At ambient temperature, enzymes that can do conformational changes are shaking violently, and if proteins are flopping around constantly, you can’t have a rigid positioner move to a fixed position and assume you’re placing something correctly. Since you need enzymes, you need a ribosome, and production of monomers—and amino acids are the best choice, chemical elements are limited and there is no superior alternative.

Since all that is still needed, what are the positioners actually accomplishing? They’d only be needed to build positioners. The whole thing would be a redundant side system to enzymatic life.

OK, maybe you want to build some kind of mechanical computers too. Clearly, life doesn’t require that for operation, but does that even work? Consider a mechanical computer indicating a position. It has some number, and the high bit corresponds to a large positional difference, which means you need a long lever, and then the force is too weak, so you’d need some mechanical amplifier. So that’s a problem.

Consider also that as vacuum is impractical per (6), and enzymes and chemical intermediates are needed, you’d have stuff floating around. So you have all these moving parts, they need to interface with the enzymes so they can’t just be separated by a solid barrier, and stuff could get in there and jam the system.

The problems are myriad, and I’d be well-positioned to see solutions if any existed. But suppose you solve them and make tiny mechanical computers in cells—what’s the hypothetical advantage of that? The ability to “do computation”? Brains are more energy-efficient than semiconductor computers for many tasks, and the total embodied computation in cells is far greater than that of neurons’ occasional spikes.

15. everything else

When someone has an idea about something cells could do, it’s often reasonable to presume that it’s either impossible, useless, or already used by some organism—but there are obviously cases where improvement is possible. It’s certainly physically possible to correct harmful mutations with genetic engineering. There are also ongoing arms races between pathogens and hosts where each step is an informational problem.

But what about more basic mechanisms? Have basic mechanisms for typical Earth conditions been optimized to the point that no improvement is possible? That depends on their complexity. For example, glycolysis and the citric acid cycle are optimal, but here’s a more-efficient CO2 fixation pathway I designed. (Yes, you’d want to assimilate the glycolaldehyde synthons by (erythrose 4-phosphate → glucose 6-phosphate → 2x erythrose 4-phosphate). I left that as a way for people to show they understood my blog.) See also my post on the origin of life for some reasons life works the way it does. (You can see I’m a big blogger—that’s a good career plan, right?)

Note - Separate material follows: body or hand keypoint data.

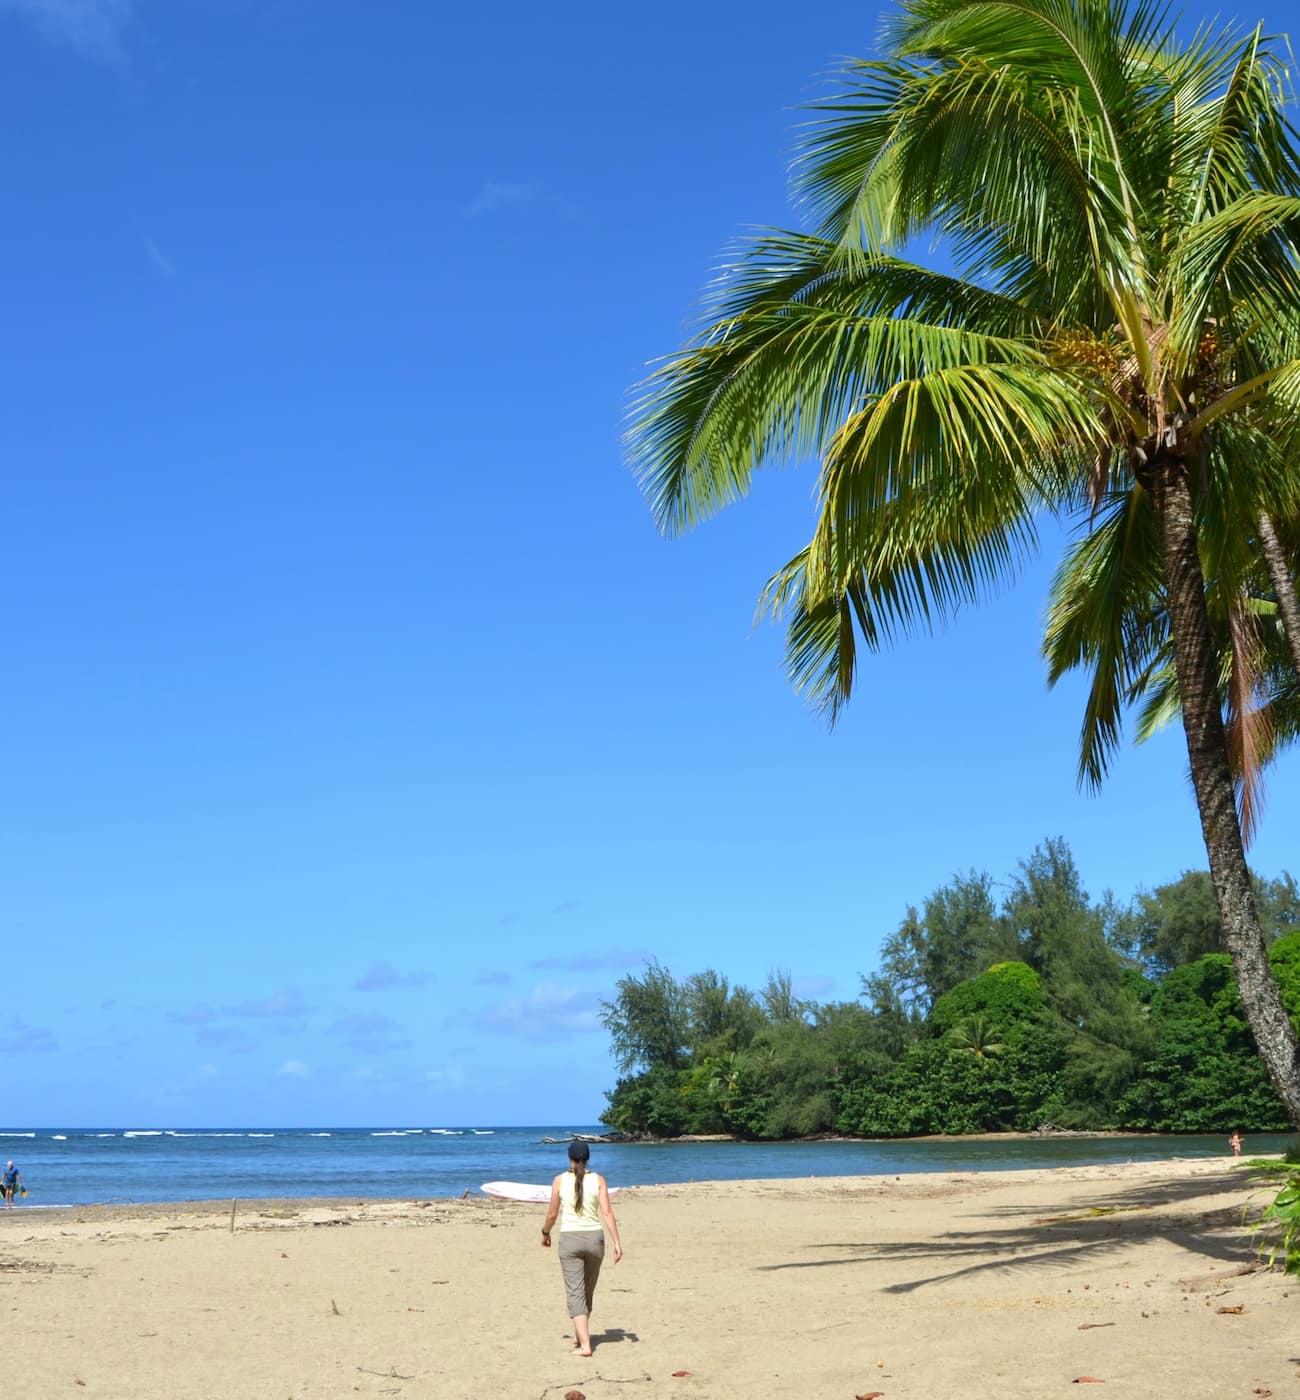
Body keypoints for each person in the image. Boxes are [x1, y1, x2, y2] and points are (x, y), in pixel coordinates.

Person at [540, 1141, 623, 1357]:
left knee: (575, 1292)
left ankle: (586, 1346)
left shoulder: (559, 1180)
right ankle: (580, 1334)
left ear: (570, 1158)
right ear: (588, 1158)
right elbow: (607, 1213)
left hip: (570, 1240)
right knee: (587, 1290)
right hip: (595, 1239)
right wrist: (617, 1242)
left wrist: (545, 1233)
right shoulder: (599, 1180)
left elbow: (551, 1214)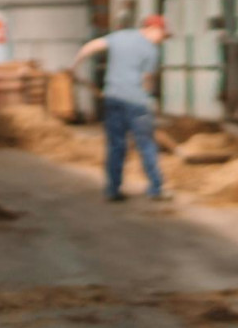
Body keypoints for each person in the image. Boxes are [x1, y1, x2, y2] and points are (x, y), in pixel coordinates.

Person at [70, 14, 172, 202]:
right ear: (152, 29)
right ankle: (156, 188)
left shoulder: (120, 37)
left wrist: (75, 66)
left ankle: (112, 190)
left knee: (116, 145)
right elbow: (147, 80)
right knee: (146, 145)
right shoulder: (151, 50)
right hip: (136, 103)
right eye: (161, 34)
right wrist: (150, 99)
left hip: (113, 99)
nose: (161, 40)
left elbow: (89, 47)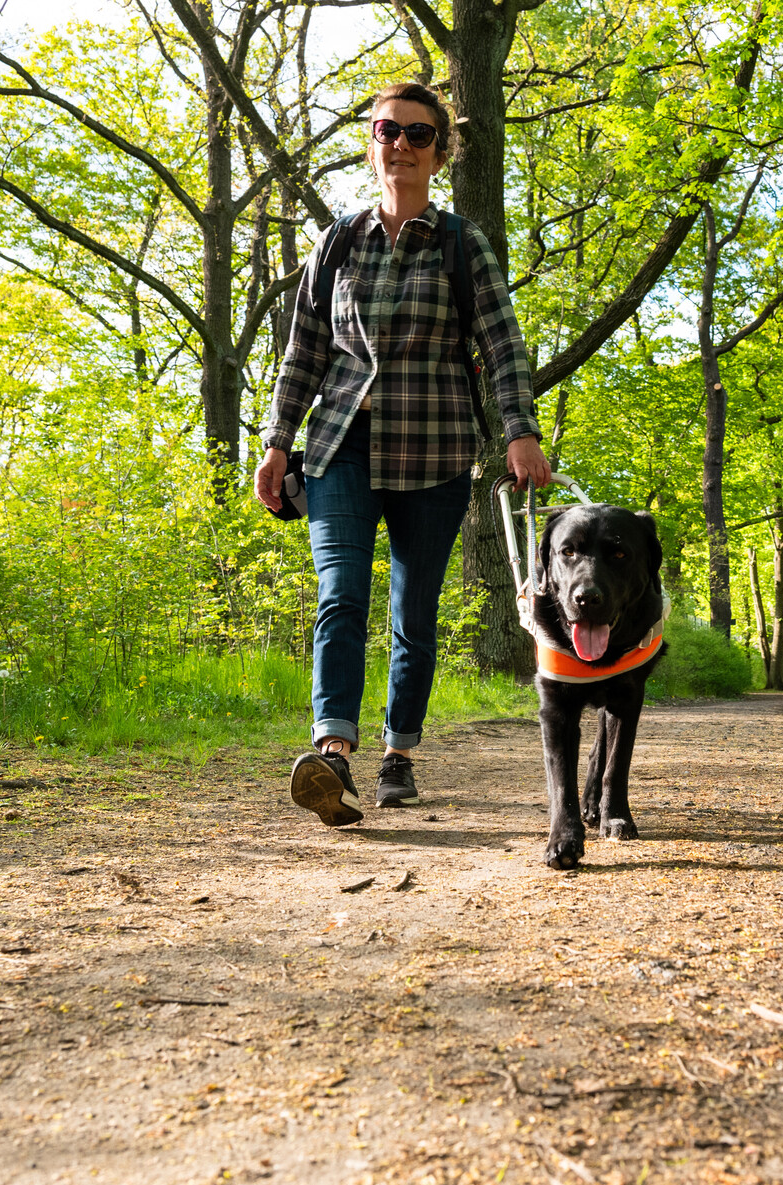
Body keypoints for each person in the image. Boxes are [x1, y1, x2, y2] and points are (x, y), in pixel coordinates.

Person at [254, 82, 552, 826]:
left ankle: (400, 755)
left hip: (436, 449)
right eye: (388, 130)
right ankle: (332, 755)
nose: (402, 145)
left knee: (414, 612)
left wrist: (520, 429)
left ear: (440, 154)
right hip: (340, 445)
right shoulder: (340, 240)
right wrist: (276, 442)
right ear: (372, 141)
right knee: (341, 594)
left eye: (420, 135)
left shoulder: (461, 243)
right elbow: (305, 350)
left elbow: (501, 343)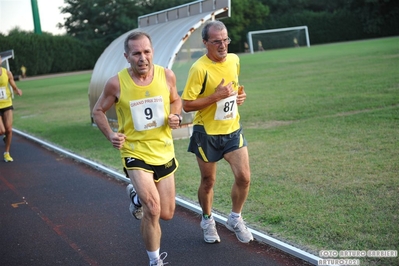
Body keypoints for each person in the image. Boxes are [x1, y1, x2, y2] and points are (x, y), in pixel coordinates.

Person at [92, 31, 182, 266]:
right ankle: (155, 261)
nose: (142, 58)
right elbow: (98, 111)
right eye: (136, 53)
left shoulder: (167, 76)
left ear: (152, 52)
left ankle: (135, 197)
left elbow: (176, 99)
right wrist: (111, 134)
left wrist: (175, 115)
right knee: (152, 209)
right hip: (135, 152)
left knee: (166, 213)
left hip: (163, 150)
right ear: (127, 56)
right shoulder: (116, 82)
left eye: (146, 52)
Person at [181, 21, 254, 244]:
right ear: (205, 43)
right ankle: (207, 219)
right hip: (207, 134)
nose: (223, 45)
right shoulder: (199, 68)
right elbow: (187, 105)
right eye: (216, 41)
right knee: (208, 182)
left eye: (225, 40)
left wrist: (240, 96)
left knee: (244, 178)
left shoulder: (234, 60)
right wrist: (216, 96)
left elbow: (235, 87)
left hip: (232, 129)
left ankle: (235, 218)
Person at [0, 55, 23, 162]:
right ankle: (4, 136)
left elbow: (12, 83)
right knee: (1, 131)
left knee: (9, 129)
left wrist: (16, 89)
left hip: (7, 103)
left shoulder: (7, 72)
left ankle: (6, 153)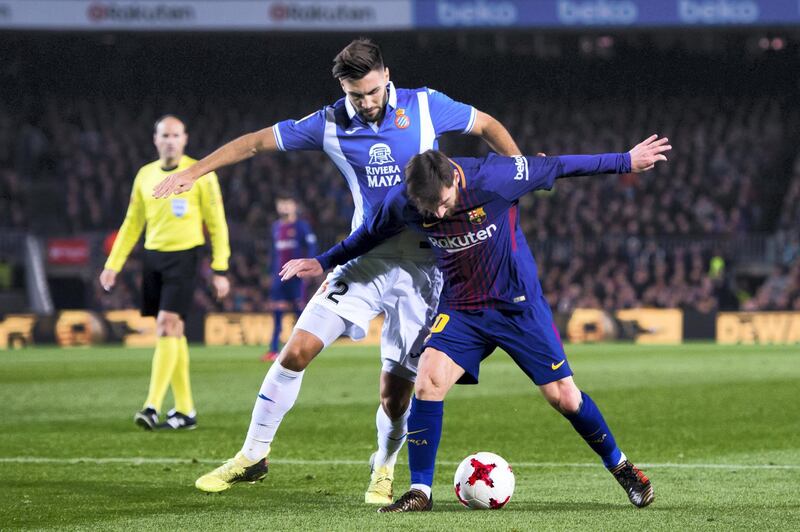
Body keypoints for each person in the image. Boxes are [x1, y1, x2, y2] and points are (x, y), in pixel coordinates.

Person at [152, 38, 521, 502]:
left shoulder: (427, 106)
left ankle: (383, 468)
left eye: (370, 91)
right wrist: (195, 171)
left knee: (395, 391)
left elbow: (485, 124)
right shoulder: (329, 123)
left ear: (387, 76)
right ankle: (252, 455)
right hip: (365, 259)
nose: (365, 104)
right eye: (354, 95)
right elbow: (253, 144)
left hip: (427, 269)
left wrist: (518, 170)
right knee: (295, 351)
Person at [280, 135, 671, 511]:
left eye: (444, 203)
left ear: (455, 176)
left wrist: (626, 160)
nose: (436, 213)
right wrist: (324, 261)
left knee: (565, 398)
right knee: (428, 381)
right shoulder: (405, 200)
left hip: (517, 308)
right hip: (462, 309)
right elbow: (368, 234)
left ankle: (621, 467)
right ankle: (420, 491)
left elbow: (560, 165)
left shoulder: (495, 177)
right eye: (428, 207)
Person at [100, 115, 231, 431]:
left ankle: (151, 405)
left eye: (175, 135)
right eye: (165, 135)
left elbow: (217, 223)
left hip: (185, 256)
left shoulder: (200, 173)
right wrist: (113, 264)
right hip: (153, 258)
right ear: (155, 139)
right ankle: (185, 411)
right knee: (173, 333)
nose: (170, 140)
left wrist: (220, 268)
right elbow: (132, 223)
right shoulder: (145, 175)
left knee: (166, 325)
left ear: (184, 139)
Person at [262, 194, 317, 362]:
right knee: (277, 311)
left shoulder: (301, 226)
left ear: (295, 206)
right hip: (279, 275)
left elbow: (312, 247)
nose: (284, 207)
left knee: (299, 310)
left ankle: (305, 346)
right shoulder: (276, 227)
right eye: (281, 204)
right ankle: (273, 350)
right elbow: (273, 253)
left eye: (288, 204)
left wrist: (308, 268)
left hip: (297, 275)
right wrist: (269, 273)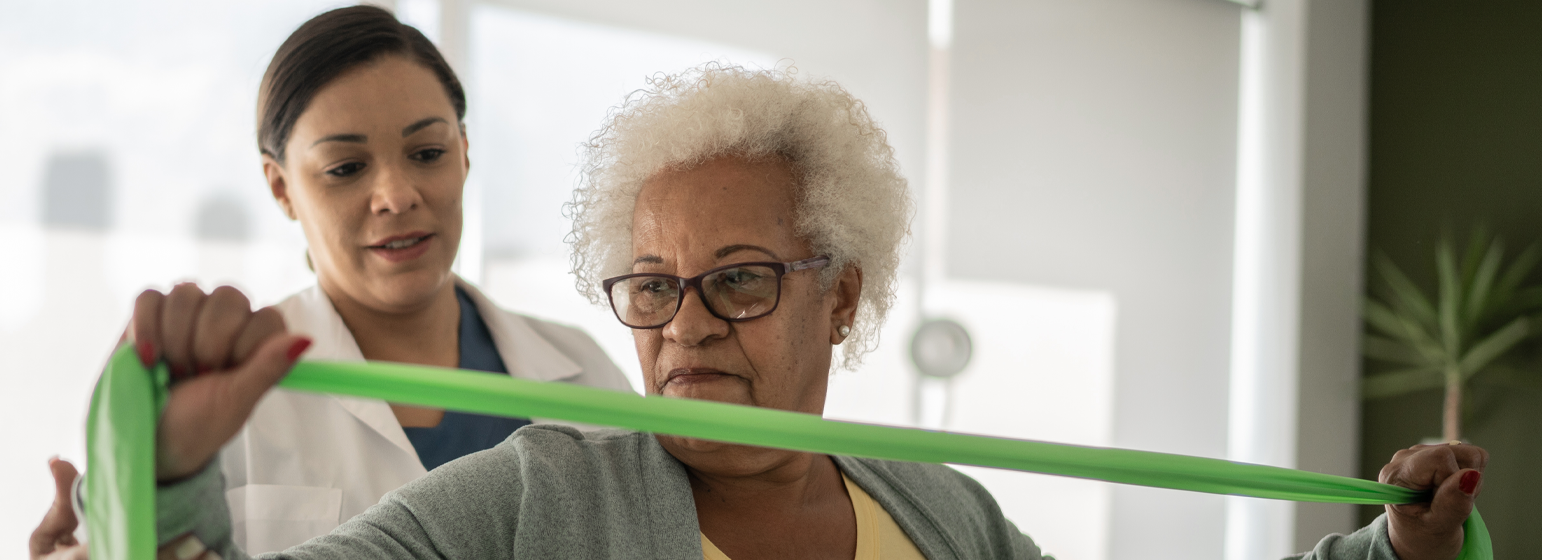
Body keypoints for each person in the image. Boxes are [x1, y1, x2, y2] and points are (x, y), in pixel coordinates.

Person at [75, 66, 1490, 560]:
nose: (685, 328)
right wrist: (173, 480)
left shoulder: (939, 509)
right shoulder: (536, 494)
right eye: (651, 288)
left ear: (844, 294)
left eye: (740, 281)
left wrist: (1397, 555)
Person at [26, 7, 633, 560]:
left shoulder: (584, 373)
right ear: (281, 187)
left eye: (427, 153)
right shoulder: (214, 398)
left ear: (466, 153)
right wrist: (118, 532)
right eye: (345, 168)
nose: (397, 196)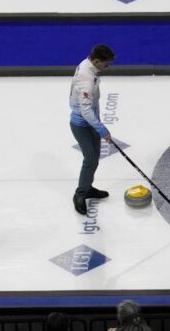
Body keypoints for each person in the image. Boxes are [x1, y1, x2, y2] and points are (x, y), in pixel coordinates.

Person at [69, 43, 114, 215]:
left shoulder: (88, 65)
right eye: (105, 63)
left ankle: (88, 187)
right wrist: (102, 130)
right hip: (81, 125)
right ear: (96, 61)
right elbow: (86, 111)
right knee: (90, 159)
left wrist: (98, 123)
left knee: (94, 158)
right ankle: (80, 194)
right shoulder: (86, 79)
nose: (107, 66)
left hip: (92, 122)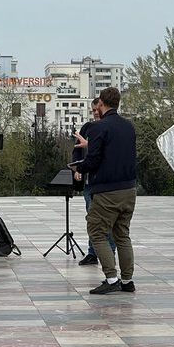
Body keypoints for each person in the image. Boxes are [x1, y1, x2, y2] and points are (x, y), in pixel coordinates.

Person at [70, 87, 137, 294]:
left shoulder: (99, 127)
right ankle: (127, 281)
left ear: (101, 104)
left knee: (97, 232)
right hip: (129, 189)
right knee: (122, 235)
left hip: (107, 191)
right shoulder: (129, 127)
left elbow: (95, 158)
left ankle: (111, 278)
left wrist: (79, 167)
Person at [73, 98, 117, 266]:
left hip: (105, 183)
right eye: (92, 111)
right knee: (92, 219)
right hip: (89, 183)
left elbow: (107, 153)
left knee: (106, 221)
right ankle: (93, 252)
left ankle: (109, 252)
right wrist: (77, 169)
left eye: (97, 109)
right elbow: (77, 150)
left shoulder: (110, 128)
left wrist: (88, 145)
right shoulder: (87, 128)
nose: (95, 113)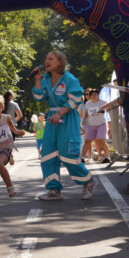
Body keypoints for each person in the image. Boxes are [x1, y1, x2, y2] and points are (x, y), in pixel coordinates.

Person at [30, 50, 97, 201]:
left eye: (51, 59)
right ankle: (54, 190)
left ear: (60, 62)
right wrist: (38, 80)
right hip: (52, 121)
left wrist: (60, 113)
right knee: (48, 155)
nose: (47, 61)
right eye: (46, 59)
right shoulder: (45, 78)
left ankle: (88, 182)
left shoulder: (69, 79)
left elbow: (76, 99)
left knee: (68, 154)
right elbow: (39, 97)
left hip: (67, 118)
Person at [81, 88, 111, 164]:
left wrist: (110, 120)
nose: (94, 96)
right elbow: (87, 113)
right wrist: (84, 119)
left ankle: (108, 157)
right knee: (87, 140)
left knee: (102, 140)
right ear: (90, 96)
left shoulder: (103, 102)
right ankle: (82, 157)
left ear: (98, 95)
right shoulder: (88, 103)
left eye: (95, 94)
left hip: (101, 124)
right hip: (91, 125)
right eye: (92, 95)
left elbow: (108, 110)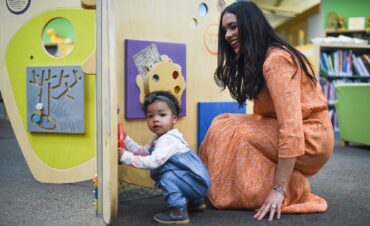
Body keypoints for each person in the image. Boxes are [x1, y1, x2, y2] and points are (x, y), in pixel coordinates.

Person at [199, 1, 334, 222]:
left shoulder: (276, 61)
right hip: (302, 133)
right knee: (223, 124)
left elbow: (291, 127)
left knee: (227, 130)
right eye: (225, 30)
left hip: (310, 138)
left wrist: (278, 189)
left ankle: (292, 188)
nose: (227, 35)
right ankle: (213, 186)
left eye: (233, 27)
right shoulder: (262, 59)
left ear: (250, 24)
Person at [119, 91, 210, 224]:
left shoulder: (168, 140)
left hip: (197, 184)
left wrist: (126, 157)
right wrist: (126, 140)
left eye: (162, 115)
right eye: (150, 116)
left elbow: (152, 161)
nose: (155, 119)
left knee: (167, 177)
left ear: (173, 118)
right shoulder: (160, 139)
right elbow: (143, 152)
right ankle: (196, 202)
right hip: (197, 183)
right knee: (174, 174)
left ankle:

I wrote this post now as a sort of side note to my post on AI risks. But...what if a superintelligence finds something I didn’t think of?

I know, right? What if it finds a way to travel faster than light and sets up in Alpha Centauri, then comes back? What if it finds a way to make unlimited free energy? What if it finds a friendly unicorn that grants it 3 wishes?

There’s a gap between seeing that something is conceivably possible and seeing how to do it, and that’s the only reason that things like research and planning and prediction about the future are possible. I understand Eliezer Yudkowsky thinks that someone a little smarter than von Neumann (who didn’t invent the “von Neumann architecture” or half the other stuff he took credit for, but that’s off topic) would be able to invent “grey goo” type nanobots. If that was the case, even I would at least be able to see how it would be done.

To be clear, I’m not trying to imply that a superintelligent AI wouldn’t have any plausible route to taking over societies or killing most of humanity or various other undesirable outcomes. I’m only saying that worrying about “grey goo” is a waste of time. On the other hand, Smalley was mad at Drexler for scaring people away from research into carbon nanotubes, but carbon nanotubes would be a health hazard if they were used widely, and the applications Smalley hoped for weren’t practical. Perhaps I would thank Drexler if he actually pushed people away from working on carbon nanotubes, but he didn’t.